Two recent media reports on automation in IT services highlight some old advice and a major shift in the business of IT services.
Ten years ago I applied a “counter-revolutionary” approach to the offshore revolution. The conclusion of my research was that traditional, non-offshore providers should adopt a two-pronged strategy. First “absorption”, which could be described as “if you can’t beat ‘em, join ‘em.” The second, longer-term part of the strategy was “annulment”, making the revolution irrelevant by undercutting its basis. In the case of offshore IT services, the idea was to automate the process as far as possible, thus making labor-arbitrage less relevant.
That was published in 2003 in http://www.gartner.com/resId=400171. It was based on a model developed by Professor Richard D’Aveni, published in “The Empire Strikes Back: Counterrevolutionary Strategies for Industry Leaders,” Harvard Business Review, vol. 80, no. 11. The model is still valid.
Of course the traditional IT service providers did adopt our advice, whether at our suggestion or not, and did “join ‘em”. The major global providers have huge offshore service centers now. But the idea of annulment by automation was treated a bit more sceptically.

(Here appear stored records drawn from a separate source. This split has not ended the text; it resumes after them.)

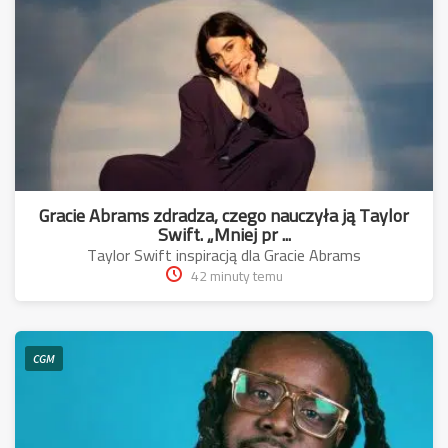
Gracie Abrams zdradza, czego nauczyła ją Taylor
Swift. „Mniej pr ...
Taylor Swift inspiracją dla Gracie Abrams
42 minuty temu
CGM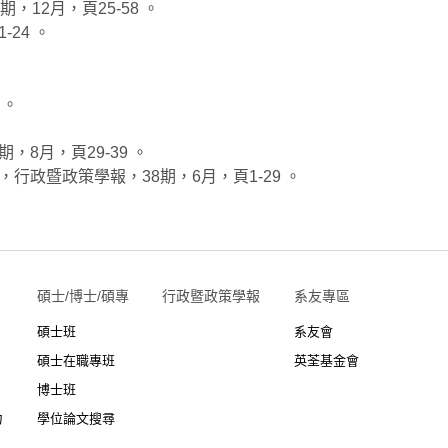
12月，頁25-58 。
24 。
 。
，8月，頁29-39 。
行政暨政策學報，38期，6月，頁1-29 。
碩士/博士/碩專
行政暨政策學報
系友專區
碩士班
系友會
碩士在職專班
英荃基金會
博士班
力
學位論文搜尋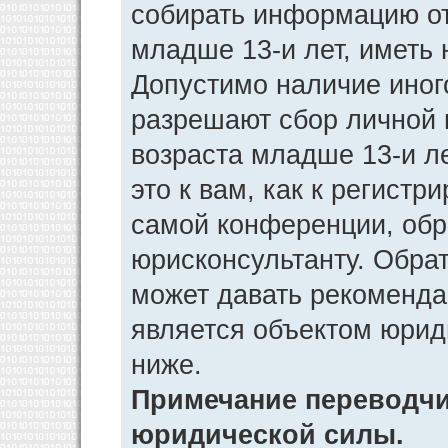
собирать информацию от
младше 13-и лет, иметь 
Допустимо наличие иног
разрешают сбор личной
возраста младше 13-и л
это к вам, как к регист
самой конференции, обр
юрисконсультанту. Обра
может давать рекоменда
является объектом юрид
ниже.
Примечание переводчик
юридической силы.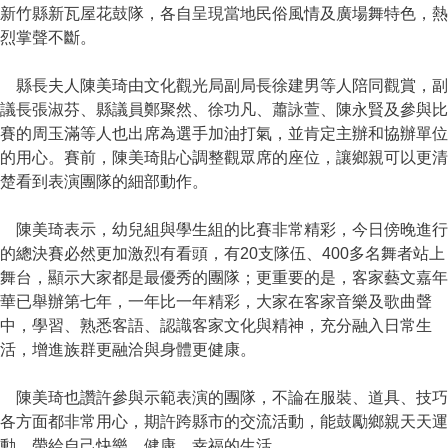
新竹縣新瓦屋花鼓隊，各自呈現當地民俗風情及廣場舞特色，熱
烈掌聲不斷。
縣長夫人陳美琦由文化觀光局副局長徐建男等人陪同觀賞，副
議長張淑芬、縣議員鄭聚然、徐功凡、蕭詠萱、陳永賢及參與比
賽的周玉滿等人也出席為選手加油打氣，並肯定主辦和協辦單位
的用心。賽前，陳美琦貼心調整觀眾席的座位，讓鄉親可以更清
楚看到表演團隊的細部動作。
陳美琦表示，幼兒組與學生組的比賽非常精彩，今日傍晚進行
的總決賽必然更加激烈有看頭，有20支隊伍、400多名舞者站上
舞台，顯示大家都是最優秀的團隊；更重要的是，客家藝文嘉年
華已舉辦第七年，一年比一年精彩，大家在客家音樂及歌曲聲
中，學習、熟悉客語、認識客家文化與精神，充分融入日常生
活，增進族群更融洽與身體更健康。
陳美琦也讚許參與示範表演的團隊，不論在服裝、道具、技巧
各方面都非常用心，期許跨縣市的交流活動，能鼓勵鄉親天天運
動，帶給自己快樂、健康、幸福的生活。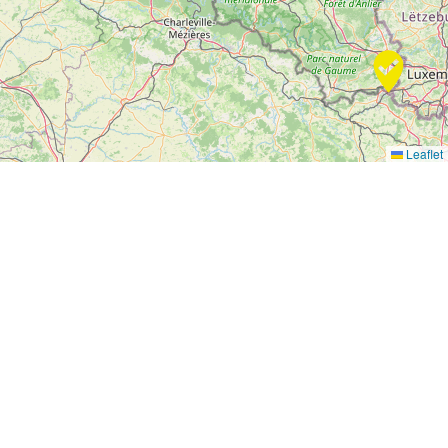
Leaflet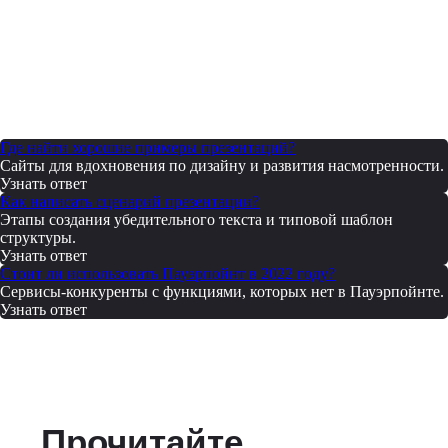
Где найти хорошие примеры презентаций?
Сайты для вдохновения по дизайну и развития насмотренности.
Узнать ответ
Как написать сценарий презентации?
Этапы создания убедительного текста и типовой шаблон
структуры.
Узнать ответ
Стоит ли использовать Пауэрпойнт в 2022 году?
Сервисы-конкуренты с функциями, которых нет в Пауэрпойнте.
Узнать ответ
Прочитайте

The Economist of January 19th, 2013, had a special report “Rise of the Machines”. It describes two fascinating companies that are automating parts of the processes of IT service delivery. Blue Prism, a British startup, provides tools to allow non-engineers to robotically automate certain business processes. And IPsoft, a remote infrastructure management firm uses extensive automation to drastically reduce the labor content of infrastructure management services. Its Eliza program is well described in Meeting Eliza – Livemint.
So the counter-revolution has kicked in. Or is this the next revolution already? I’d be glad to hear from service providers as to what they’re doing about it.